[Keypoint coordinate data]
---------------

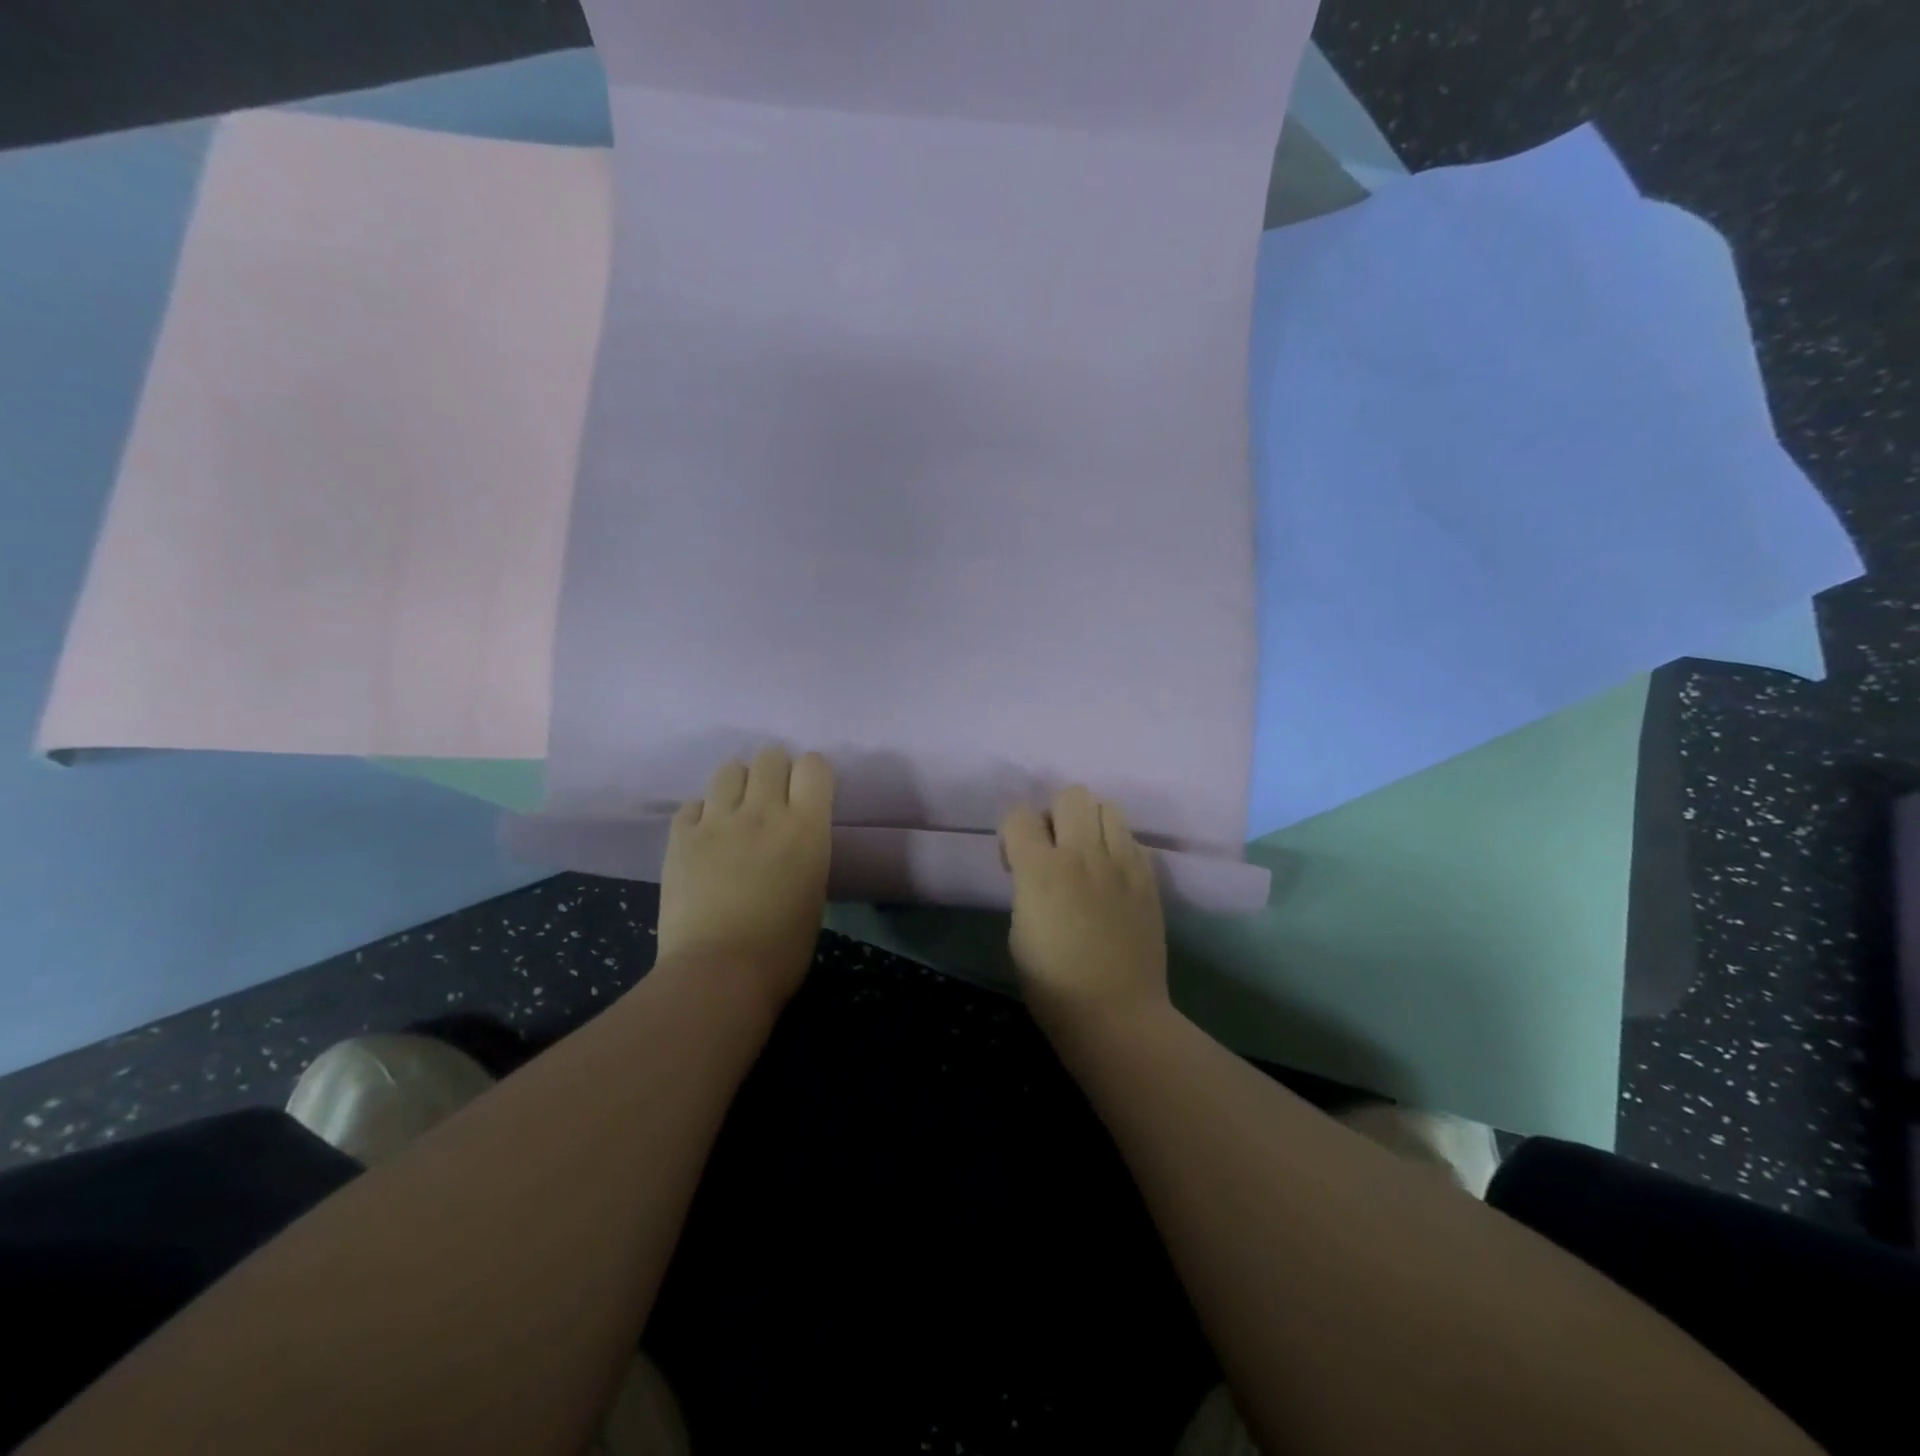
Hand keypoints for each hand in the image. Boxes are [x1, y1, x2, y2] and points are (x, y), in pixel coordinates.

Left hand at [656, 747, 833, 1010]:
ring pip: (729, 769)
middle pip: (770, 756)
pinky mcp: (681, 836)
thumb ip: (805, 847)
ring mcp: (718, 821)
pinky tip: (705, 839)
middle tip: (772, 802)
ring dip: (738, 785)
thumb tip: (791, 837)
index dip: (812, 775)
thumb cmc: (782, 947)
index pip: (814, 766)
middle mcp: (764, 811)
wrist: (719, 973)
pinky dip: (702, 815)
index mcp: (806, 826)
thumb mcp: (814, 888)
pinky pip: (693, 804)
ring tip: (736, 813)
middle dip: (774, 772)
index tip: (808, 794)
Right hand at [1000, 786, 1168, 1039]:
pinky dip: (1117, 848)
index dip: (1012, 834)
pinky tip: (1112, 878)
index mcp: (1041, 871)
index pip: (1018, 815)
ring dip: (1090, 824)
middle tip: (1054, 851)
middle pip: (1071, 795)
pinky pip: (1132, 839)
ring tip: (1087, 857)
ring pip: (1108, 807)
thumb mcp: (1018, 932)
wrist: (1116, 1015)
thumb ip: (1026, 887)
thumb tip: (1038, 872)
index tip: (1015, 864)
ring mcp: (1122, 863)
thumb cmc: (1053, 986)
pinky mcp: (1149, 878)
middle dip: (1055, 816)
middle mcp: (1083, 854)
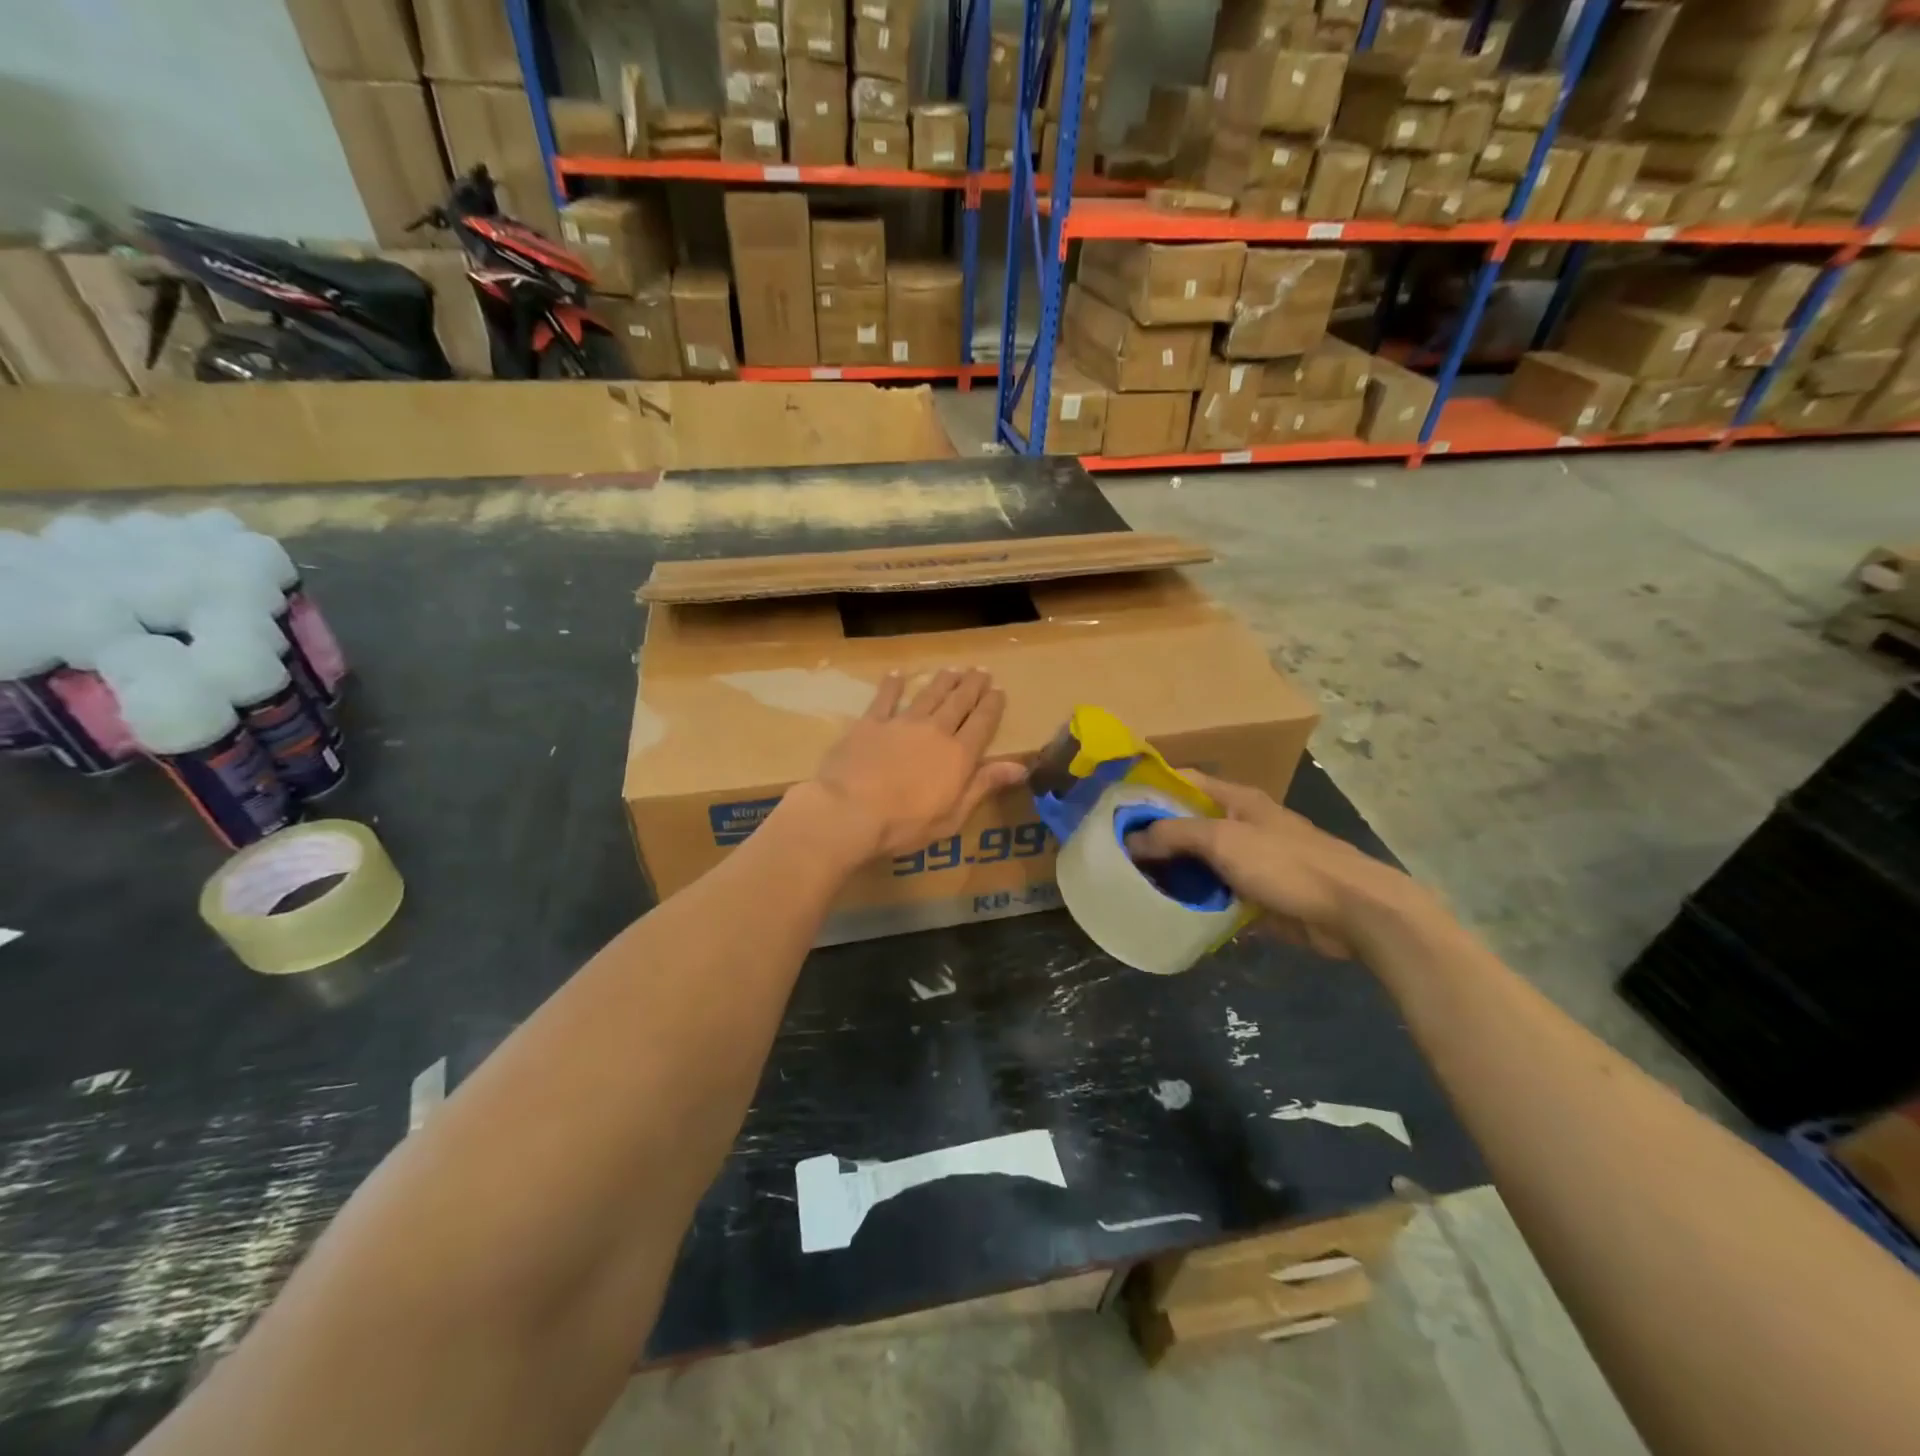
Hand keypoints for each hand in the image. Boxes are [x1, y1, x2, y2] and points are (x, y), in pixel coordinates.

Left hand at [799, 668, 1027, 859]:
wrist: (849, 811)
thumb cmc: (905, 824)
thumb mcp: (952, 816)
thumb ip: (983, 786)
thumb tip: (1019, 767)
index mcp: (959, 755)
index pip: (982, 723)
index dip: (992, 705)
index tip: (999, 690)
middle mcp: (935, 731)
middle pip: (959, 702)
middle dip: (972, 685)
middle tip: (981, 670)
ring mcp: (901, 723)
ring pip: (929, 695)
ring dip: (943, 681)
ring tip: (953, 669)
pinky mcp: (870, 723)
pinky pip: (885, 698)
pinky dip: (892, 685)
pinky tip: (897, 674)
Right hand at [1126, 771, 1427, 960]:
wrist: (1353, 912)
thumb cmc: (1286, 864)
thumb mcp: (1223, 841)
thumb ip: (1173, 835)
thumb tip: (1131, 840)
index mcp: (1234, 800)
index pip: (1181, 782)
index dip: (1147, 789)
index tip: (1112, 807)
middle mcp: (1240, 825)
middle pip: (1187, 825)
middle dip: (1153, 838)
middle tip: (1113, 854)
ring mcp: (1250, 862)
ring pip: (1200, 863)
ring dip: (1173, 873)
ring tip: (1132, 885)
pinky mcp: (1258, 896)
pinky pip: (1216, 895)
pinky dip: (1196, 901)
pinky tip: (1168, 912)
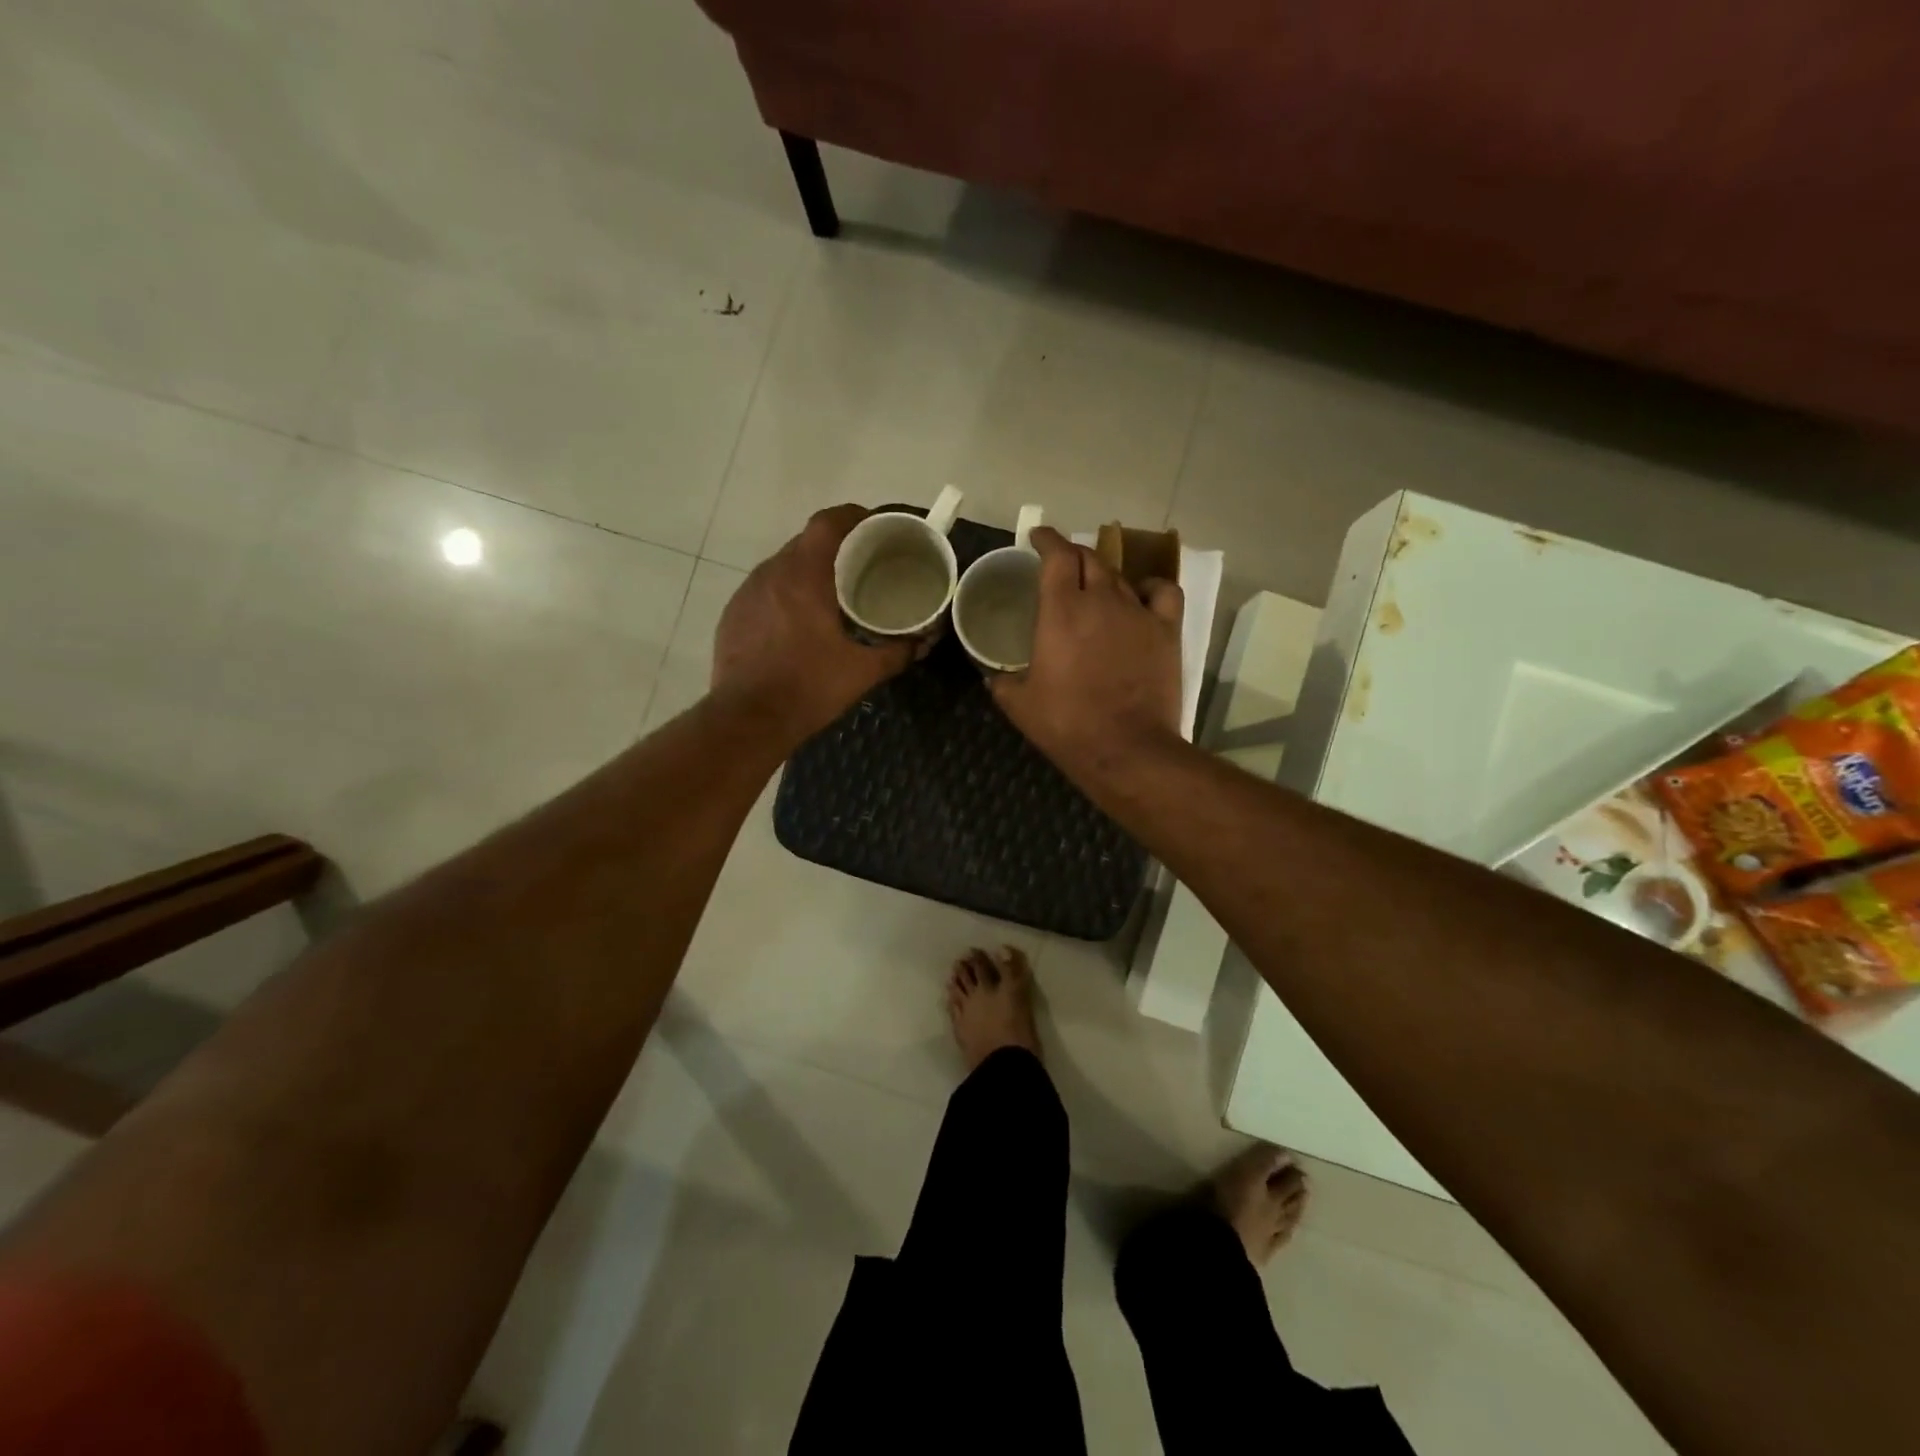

---------------

Action item
Reproduce the lines above exactly, please, but not the pictures in them.

Output below
Hand keypoints for each hand in the image. Boxes are [x1, y1, x2, y2] and points are (x, y), in pixel coordinates.

Left hand at [656, 747, 833, 1010]:
ring pip: (729, 769)
middle pip: (770, 756)
pinky mcp: (681, 836)
thumb ip: (805, 847)
ring mcp: (718, 821)
pinky tip: (705, 839)
middle tip: (772, 802)
ring dip: (738, 785)
thumb tip: (791, 837)
index dip: (812, 775)
thumb cmc: (782, 947)
index pip: (814, 766)
middle mcp: (764, 811)
wrist: (719, 973)
pinky dip: (702, 815)
index mcp: (806, 826)
thumb mcp: (814, 888)
pinky pip: (693, 804)
ring tip: (736, 813)
middle dip: (774, 772)
index tip: (808, 794)
Right hand at [1000, 786, 1168, 1039]:
pinky dip: (1117, 848)
index dip: (1012, 834)
pinky tip: (1112, 878)
index mcp: (1041, 871)
index pip: (1018, 815)
ring dip: (1090, 824)
middle tip: (1054, 851)
middle pip: (1071, 795)
pinky pip: (1132, 839)
ring tip: (1087, 857)
ring pip: (1108, 807)
thumb mcp: (1018, 932)
wrist: (1116, 1015)
thumb ip: (1026, 887)
thumb tip: (1038, 872)
index tip: (1015, 864)
ring mcp: (1122, 863)
thumb cmc: (1053, 986)
pinky mcp: (1149, 878)
middle dip: (1055, 816)
middle mcp: (1083, 854)
Hand keypoints for each hand in the image. Boxes are [x1, y1, x2, y2] and points are (x, y), in pixel coordinates.

Left hand at [799, 668, 1027, 859]:
wrist: (849, 811)
thumb cmc: (905, 824)
thumb mcp: (952, 816)
thumb ip: (983, 786)
thumb tip: (1019, 767)
index mcp: (959, 755)
index pip: (982, 723)
index dip: (992, 705)
index tip: (999, 690)
middle mcp: (935, 731)
middle pip: (959, 702)
middle dip: (972, 685)
middle tip: (981, 670)
ring mcp: (901, 723)
ring pip: (929, 695)
ring dip: (943, 681)
ring tip: (953, 669)
pinky mcp: (870, 723)
pinky pip: (885, 698)
pinky dip: (892, 685)
pinky tip: (897, 674)
Right hand at [1126, 771, 1427, 960]:
wrist: (1353, 912)
thumb cmc: (1286, 864)
thumb mcp: (1223, 841)
thumb ip: (1173, 835)
thumb tip: (1131, 840)
index mcp: (1234, 800)
index pip: (1181, 782)
index dip: (1147, 789)
index tip: (1112, 807)
middle mcp: (1240, 825)
middle pip: (1187, 825)
middle dip: (1153, 838)
middle tip: (1113, 854)
ring mcp: (1250, 862)
ring pip: (1200, 863)
ring dip: (1173, 873)
ring tip: (1132, 885)
pinky mcp: (1258, 896)
pinky pip: (1216, 895)
pinky dip: (1196, 901)
pinky tip: (1168, 912)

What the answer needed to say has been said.